Anita Kramer verliert nach vielen Ehejahren ihren Mann. Seit dessen Tod lebt sie allein im großen Haus. Die Tochter spricht nicht mehr mit ihr. Als Anita Hudi kennenlernt, einen arbeitslosen Konditor, gerät einiges ins Rollen. Sowohl die Zukunft als auch die Vergangenheit zeigen sich in neuem Licht. Man sieht: Menschen im freien Fall. In einer Zeit, in der der Mensch mehr und mehr zur Ware verkommt. Man sieht verletzliche und verletzende Menschen, die ständig Angst haben, in der modernen Welt zu scheitern. Trotz allem sehnen sich alle nach Liebe. Die Familie als Ort der Sicherheit jedoch wird hinterfragt. Der Mikrokosmos spiegelt gesellschaftliche Missstände wider wie Habgier, Egoismus, Unverbindlichkeit und die Begrenztheit der Kommunikation. Trotz aller Nöte erkennt Anita, dass es nie zu spät ist, sich neu auszurichten, die Chancen wahrzunehmen, die einem das Leben zuspielt.

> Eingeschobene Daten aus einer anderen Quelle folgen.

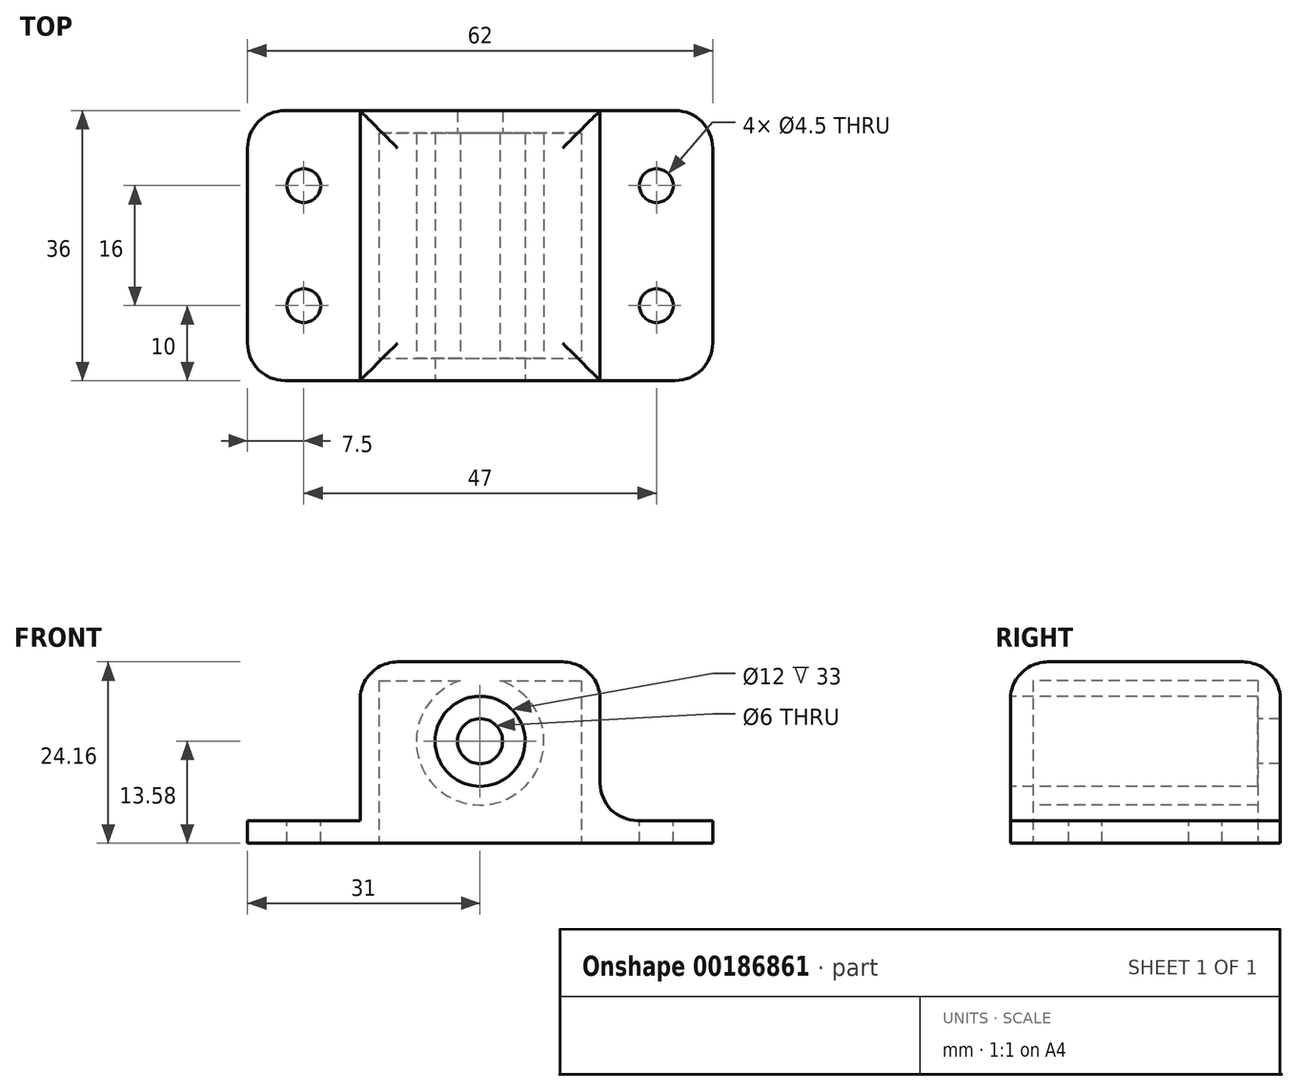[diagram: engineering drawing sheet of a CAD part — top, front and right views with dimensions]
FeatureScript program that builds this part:
annotation { "Feature Type Name" : "Feature", "Feature Type Description" : "" }
export const myFeature = defineFeature(function(context is Context, id is Id, definition is map)
    precondition{}
    {
        {
            var Q0;
            Q0=qCreatedBy(makeId("Front.planeOp"),FACE);
            var sketch = newSketch(context, id + "F0", { "sketchPlane" : qUnion([Q0])});
            skPoint(sketch, "E0", {"position": v(0, 0) * mm});
            skCircle(sketch, "E1.MirrorC", {"center": v(0, 0) * mm, "radius": 6 * mm});
            skLineSegment(sketch, "E2.bottom", {"start": v(-16, 10.58) * mm, "end": v(16, 10.58) * mm});
            skLineSegment(sketch, "E2.top", {"start": v(-16, -10.58) * mm, "end": v(16, -10.58) * mm});
            skLineSegment(sketch, "E2.left", {"start": v(-16, 10.58) * mm, "end": v(-16, -10.58) * mm});
            skLineSegment(sketch, "E2.right", {"start": v(16, 10.58) * mm, "end": v(16, -10.58) * mm});
            skSolve(sketch);
        }
        {
            var Q0;
            Q0=qSketchRegion(id+"F0",true);
            var Q1;
            Q1=makeQuery(id+"F0.imprint","IMPRINT",FACE,{"disambiguationData":[TD([[makeQuery(id+"F0.imprint","IMPRINT",EDGE,{"derivedFrom":sQuery(id+"F0.wireOp",EDGE,"yutw9QGI-1s5Z-Afal-mbx2-94IJeUMJpOW0")}),1.0]])]});
            var Q2;
            Q2=makeQuery(id+"F0.imprint","IMPRINT",FACE,{"disambiguationData":[TD([[makeQuery(id+"F0.imprint","IMPRINT",EDGE,{"derivedFrom":sQuery(id+"F0.wireOp",EDGE,"msMzBrXn-RTMr-JK9e-Zdbn-AvcSQ9IQK5gs")}),1.0]])]});
            var Q3;
            Q3=makeQuery(id+"F0.imprint","IMPRINT",FACE,{"disambiguationData":[TD([[makeQuery(id+"F0.imprint","IMPRINT",EDGE,{"derivedFrom":sQuery(id+"F0.wireOp",EDGE,"E1.MirrorC")}),-1.0]])]});
            var Q4;
            Q4=makeQuery(id+"F0.imprint","IMPRINT",FACE,{"disambiguationData":[TD([[makeQuery(id+"F0.imprint","IMPRINT",EDGE,{"derivedFrom":sQuery(id+"F0.wireOp",EDGE,"4545d6f2-485f-4b99-a762-8a09c124ffcd0.MirrorC")}),-1.0]])]});
            extrude(context, id + "F1", {"entities" : qUnion([Q0, Q1, Q2, Q3, Q4]), "oppositeDirection" : true, "depth" : 30 * mm});
        }
        {
            var Q0;
            Q0=makeQuery(id+"F1.opExtrude","CAP_FACE",FACE,{"disambiguationData":[OSD([sQuery(id+"F0.wireOp",EDGE,"E2.bottom"),sQuery(id+"F0.wireOp",EDGE,"E2.top"),sQuery(id+"F0.wireOp",EDGE,"E2.left"),sQuery(id+"F0.wireOp",EDGE,"E2.right")])],"isStart":true});
            var Q1;
            Q1=makeQuery(id+"F1.opExtrude","CAP_FACE",FACE,{"disambiguationData":[OSD([sQuery(id+"F0.wireOp",EDGE,"E2.bottom"),sQuery(id+"F0.wireOp",EDGE,"E2.top"),sQuery(id+"F0.wireOp",EDGE,"E2.left"),sQuery(id+"F0.wireOp",EDGE,"E2.right")])],"isStart":false});
            var Q2;
            Q2=makeQuery(id+"F1.opExtrude","SWEPT_FACE",FACE,{"disambiguationData":[OSD([sQuery(id+"F0.wireOp",EDGE,"E2.top")])]});
            shell(context, id + "F2", {"entities" : qUnion([Q0, Q1, Q2]), "thickness" : 2.5 * mm});
        }
        {
            var Q0;
            Q0=qSketchRegion(id+"F0",true);
            extrude(context, id + "F3", {"entities" : qUnion([Q0]), "operationType" : NewBodyOperationType.ADD, "depth" : 3 * mm});
        }
        {
            var Q0;
            Q0=makeQuery(id+"F1.opExtrude","CAP_FACE",FACE,{"disambiguationData":[OSD([sQuery(id+"F0.wireOp",EDGE,"E2.bottom"),sQuery(id+"F0.wireOp",EDGE,"E2.top"),sQuery(id+"F0.wireOp",EDGE,"E2.left"),sQuery(id+"F0.wireOp",EDGE,"E2.right")])],"isStart":false});
            var sketch = newSketch(context, id + "F4", { "sketchPlane" : qUnion([Q0])});
            skCircle(sketch, "E3.0", {"center": v(0, 0) * mm, "radius": 3 * mm});
            skLineSegment(sketch, "E4.0.0", {"start": v(16, 10.58) * mm, "end": v(-16, 10.58) * mm});
            skLineSegment(sketch, "E4.0.1", {"start": v(-16, 10.58) * mm, "end": v(-16, -10.58) * mm});
            skLineSegment(sketch, "E4.0.2", {"start": v(-16, -10.58) * mm, "end": v(16, -10.58) * mm});
            skLineSegment(sketch, "E4.0.3", {"start": v(16, -10.58) * mm, "end": v(16, 10.58) * mm});
            skSolve(sketch);
        }
        {
            var Q0;
            Q0=qSketchRegion(id+"F4",true);
            extrude(context, id + "F5", {"entities" : qUnion([Q0]), "operationType" : NewBodyOperationType.ADD, "depth" : 3 * mm});
        }
        {
            var Q0;
            Q0=makeQuery(id+"F3.opExtrude","SWEPT_FACE",FACE,{"disambiguationData":[OSD([sQuery(id+"F0.wireOp",EDGE,"E2.top")])]});
            var sketch = newSketch(context, id + "F6", { "sketchPlane" : qUnion([Q0])});
            skLineSegment(sketch, "E5.0.0", {"start": v(-16, 0) * mm, "end": v(16, 0) * mm});
            skLineSegment(sketch, "E5.0.1", {"start": v(16, 0) * mm, "end": v(16, 3) * mm});
            skLineSegment(sketch, "E5.0.2", {"start": v(16, 3) * mm, "end": v(-16, 3) * mm});
            skLineSegment(sketch, "E5.0.3", {"start": v(-16, 3) * mm, "end": v(-16, 0) * mm});
            skLineSegment(sketch, "E6.0.0", {"start": v(13.5, 0) * mm, "end": v(13.5, -30) * mm});
            skLineSegment(sketch, "E6.0.1", {"start": v(13.5, -30) * mm, "end": v(-13.5, -30) * mm});
            skLineSegment(sketch, "E6.0.2", {"start": v(-13.5, -30) * mm, "end": v(-13.5, 0) * mm});
            skLineSegment(sketch, "E6.0.3", {"start": v(-13.5, 0) * mm, "end": v(-16, 0) * mm});
            skLineSegment(sketch, "E6.0.4", {"start": v(-16, 0) * mm, "end": v(-16, -33) * mm});
            skLineSegment(sketch, "E6.0.5", {"start": v(-16, -33) * mm, "end": v(16, -33) * mm});
            skLineSegment(sketch, "E6.0.6", {"start": v(16, -33) * mm, "end": v(16, 0) * mm});
            skLineSegment(sketch, "E6.0.7", {"start": v(16, 0) * mm, "end": v(13.5, 0) * mm});
            skLineSegment(sketch, "E7.bottom", {"start": v(-16, 3) * mm, "end": v(-31, 3) * mm});
            skLineSegment(sketch, "E7.top", {"start": v(-16, -33) * mm, "end": v(-31, -33) * mm});
            skLineSegment(sketch, "E7.left", {"start": v(-16, 3) * mm, "end": v(-16, -33) * mm});
            skLineSegment(sketch, "E7.right", {"start": v(-31, 3) * mm, "end": v(-31, -33) * mm});
            skLineSegment(sketch, "E8", {"start": v(-23.5, 3) * mm, "end": v(-23.5, -33) * mm, "construction": true});
            skLineSegment(sketch, "E9", {"start": v(-31, -15) * mm, "end": v(-16, -15) * mm, "construction": true});
            skCircle(sketch, "E10", {"center": v(-23.5, -7) * mm, "radius": 2.25 * mm});
            skCircle(sketch, "E11.MirrorC", {"center": v(-23.5, -23) * mm, "radius": 2.25 * mm});
            skLineSegment(sketch, "E12.MirrorCS", {"start": v(31, 3) * mm, "end": v(31, -33) * mm});
            skLineSegment(sketch, "E13.MirrorCS", {"start": v(16, 3) * mm, "end": v(31, 3) * mm});
            skLineSegment(sketch, "E14.MirrorCS", {"start": v(16, -33) * mm, "end": v(31, -33) * mm});
            skCircle(sketch, "E15.MirrorC", {"center": v(23.5, -23) * mm, "radius": 2.25 * mm});
            skCircle(sketch, "E16.MirrorC", {"center": v(23.5, -7) * mm, "radius": 2.25 * mm});
            skSolve(sketch);
        }
        {
            var Q0;
            Q0=qSketchRegion(id+"F6",true);
            extrude(context, id + "F7", {"entities" : qUnion([Q0]), "operationType" : NewBodyOperationType.ADD, "depth" : 3 * mm});
        }
        {
            var Q0;
            {var subQ0=sQuery(id+"F0.wireOp",EDGE,"E2.left");var subQ1=sQuery(id+"F0.wireOp",EDGE,"E2.top");Q0=makeQuery(id+"F5.boolean.opBoolean","MERGE",EDGE,{"derivedFrom":[makeQuery(id+"F3.boolean.opBoolean","MERGE",EDGE,{"derivedFrom":[makeQuery(id+"F1.opExtrude","SWEPT_EDGE",EDGE,{"disambiguationData":[OSD([subQ1,subQ0])]}),makeQuery(id+"F3.opExtrude","SWEPT_EDGE",EDGE,{"disambiguationData":[OSD([subQ1,subQ0])]})]}),makeQuery(id+"F5.opExtrude","SWEPT_EDGE",EDGE,{"disambiguationData":[OSD([sQuery(id+"F4.wireOp",EDGE,"E4.0.2"),sQuery(id+"F4.wireOp",EDGE,"E4.0.3")])]})]});}
            var Q1;
            {var subQ0=sQuery(id+"F0.wireOp",EDGE,"E2.right");var subQ1=sQuery(id+"F0.wireOp",EDGE,"E2.top");Q1=makeQuery(id+"F5.boolean.opBoolean","MERGE",EDGE,{"derivedFrom":[makeQuery(id+"F3.boolean.opBoolean","MERGE",EDGE,{"derivedFrom":[makeQuery(id+"F1.opExtrude","SWEPT_EDGE",EDGE,{"disambiguationData":[OSD([subQ1,subQ0])]}),makeQuery(id+"F3.opExtrude","SWEPT_EDGE",EDGE,{"disambiguationData":[OSD([subQ1,subQ0])]})]}),makeQuery(id+"F5.opExtrude","SWEPT_EDGE",EDGE,{"disambiguationData":[OSD([sQuery(id+"F4.wireOp",EDGE,"E4.0.1"),sQuery(id+"F4.wireOp",EDGE,"E4.0.2")])]})]});}
            var Q2;
            {var subQ0=sQuery(id+"F0.wireOp",EDGE,"E2.left");var subQ1=sQuery(id+"F0.wireOp",EDGE,"E2.bottom");Q2=makeQuery(id+"F5.boolean.opBoolean","MERGE",EDGE,{"derivedFrom":[makeQuery(id+"F3.boolean.opBoolean","MERGE",EDGE,{"derivedFrom":[makeQuery(id+"F1.opExtrude","SWEPT_EDGE",EDGE,{"disambiguationData":[OSD([subQ1,subQ0])]}),makeQuery(id+"F3.opExtrude","SWEPT_EDGE",EDGE,{"disambiguationData":[OSD([subQ1,subQ0])]})]}),makeQuery(id+"F5.opExtrude","SWEPT_EDGE",EDGE,{"disambiguationData":[OSD([sQuery(id+"F4.wireOp",EDGE,"E4.0.0"),sQuery(id+"F4.wireOp",EDGE,"E4.0.3")])]})]});}
            var Q3;
            {var subQ0=sQuery(id+"F0.wireOp",EDGE,"E2.right");var subQ1=sQuery(id+"F0.wireOp",EDGE,"E2.bottom");Q3=makeQuery(id+"F5.boolean.opBoolean","MERGE",EDGE,{"derivedFrom":[makeQuery(id+"F3.boolean.opBoolean","MERGE",EDGE,{"derivedFrom":[makeQuery(id+"F1.opExtrude","SWEPT_EDGE",EDGE,{"disambiguationData":[OSD([subQ1,subQ0])]}),makeQuery(id+"F3.opExtrude","SWEPT_EDGE",EDGE,{"disambiguationData":[OSD([subQ1,subQ0])]})]}),makeQuery(id+"F5.opExtrude","SWEPT_EDGE",EDGE,{"disambiguationData":[OSD([sQuery(id+"F4.wireOp",EDGE,"E4.0.0"),sQuery(id+"F4.wireOp",EDGE,"E4.0.1")])]})]});}
            var Q4;
            Q4=makeQuery(id+"F3.opExtrude","CAP_EDGE",EDGE,{"disambiguationData":[OSD([sQuery(id+"F0.wireOp",EDGE,"E2.bottom")])],"isStart":false});
            var Q5;
            Q5=makeQuery(id+"F5.opExtrude","CAP_EDGE",EDGE,{"disambiguationData":[OSD([sQuery(id+"F4.wireOp",EDGE,"E4.0.0")])],"isStart":false});
            var Q6;
            Q6=makeQuery(id+"F7.opExtrude","SWEPT_EDGE",EDGE,{"disambiguationData":[OSD([sQuery(id+"F6.wireOp",EDGE,"E12.MirrorCS"),sQuery(id+"F6.wireOp",EDGE,"E13.MirrorCS")])]});
            var Q7;
            Q7=makeQuery(id+"F7.opExtrude","SWEPT_EDGE",EDGE,{"disambiguationData":[OSD([sQuery(id+"F6.wireOp",EDGE,"E12.MirrorCS"),sQuery(id+"F6.wireOp",EDGE,"E14.MirrorCS")])]});
            var Q8;
            Q8=makeQuery(id+"F7.opExtrude","SWEPT_EDGE",EDGE,{"disambiguationData":[OSD([sQuery(id+"F6.wireOp",EDGE,"E7.bottom"),sQuery(id+"F6.wireOp",EDGE,"E7.right")])]});
            var Q9;
            Q9=makeQuery(id+"F7.opExtrude","SWEPT_EDGE",EDGE,{"disambiguationData":[OSD([sQuery(id+"F6.wireOp",EDGE,"E7.top"),sQuery(id+"F6.wireOp",EDGE,"E7.right")])]});
            fillet(context, id + "F8", {"entities" : qUnion([Q0, Q1, Q2, Q3, Q4, Q5, Q6, Q7, Q8, Q9]), "radius" : 5 * mm, "tangentPropagation" : true, "allowEdgeOverflow" : false});
        }
    });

"Die Vergleiche des Autors mit den Volkstheatermachern Horváth oder Kroetz sind nicht weit hergeholt (…). - Dass hinter "Mutter Kramers Fahrt zur Gnade" mehr steckt als ein derber Spaß, zeigt sich etwa im Verhältnis zwischen Mutter und Tochter Kramer, das von Losch und Karin Winkler schön dysfunktional performt wird. Jede Geste der Zuneigung wird da zur Verletzung, jedes nette Wort zum Vorwurf. "
(nachtkritik)

"Martin Pfaff inszeniert Nußbaumeders Stück als gesellschaftskritisches Kammerspiel auf einer irrealen, bildgewaltigen Bühne von Ines Alda. Eine riesige Metallkugel (Globus) aus rostigen, löchrigen Metallplatten füllt die Bühne und vor diesem morbiden Globus agieren die Akteure (w/m). Dieser Globus symbolisiert den Makro- und Mikrokosmos, indem die Akteure gefangen scheinen. Die Szenen werden durch „black outs“ und ein Rauschen, wie wenn eine Funkverbindung abreißt, getrennt. Kommunikation ist störanfällig und somit erschwert. Zu Beginn steht Anita Kramer (Ingeborg Losch) vor dieser Kugel, die als Sternenfirmament ihre Verlorenheit im Universum verdeutlicht. Martin Pfaff setzt auf die Dialoge der Akteure und diese werden minuziös erarbeitet und gewinnen eine Wucht, die ins Mark der Zuschauer fährt. (…) Ein kleines Meisterwerk, das die Stärken des Stückes ins rechte Licht setzt. An solchen Theaterabenden spürt man die Kraft des Theaters: einer Welt, der die Menschlichkeit verloren geht, steht echtes Leben gegenüber."
(Leserkritik, nachkritik)

"Das Stück hat große gesellschaftliche Relevanz, uns hat es sehr nachdenklich gemacht, gleichzeitig haben wir viel gelacht und mitunter geweint. Am Ende gab es intensiven Applaus vom Publikum. Vielen Dank allen Beteiligten!"
(Kommentar nachtkritik)

"In ihrer beherrschten, hermetischen Haltung ist Ingeborg Losch als Anita ganz Prototyp der Lehrerin. Mit vor der Brust verschränkten Armen fast unnahbar, bleibt sie im Gespräch mit anderen meist auf Distanz. (…) Zugewandt und weich ist ihre Körpersprache im Dialog mit der Putzfrau (Beatrice Boca), zärtlich-kokett ihr Umgang mit Hudi, der sich anfangs schüchtern wie ein verliebter Teenager aufführt. Simon Keel präsentiert den durchs gesellschaftliche Raster gefallenen 'Loser' als jähzornigen, unbeherrschten Typen – permanent unter Druck. (…) Anrührend ist eine Momentaufnahme, die beide in stummer Umarmung zeigt, während auf der Kugel Hunderte winzige Lichtpunkte leuchten."
(Schleswig-Holsteinische Landeszeitung)

"Martin Pfaff verzichtet in seiner am Ende anhaltend beklatschten Inszenierung auf Bühnenrealismus und lässt die Figuren pur wie unter einem Brennglas agieren. In schneller Szenenfolge, die getrennt wird durch ein Rauschen, das eine atmosphärische Störung erinnert, zeichnet er seine Charaktere mit breitem Pinselstrich."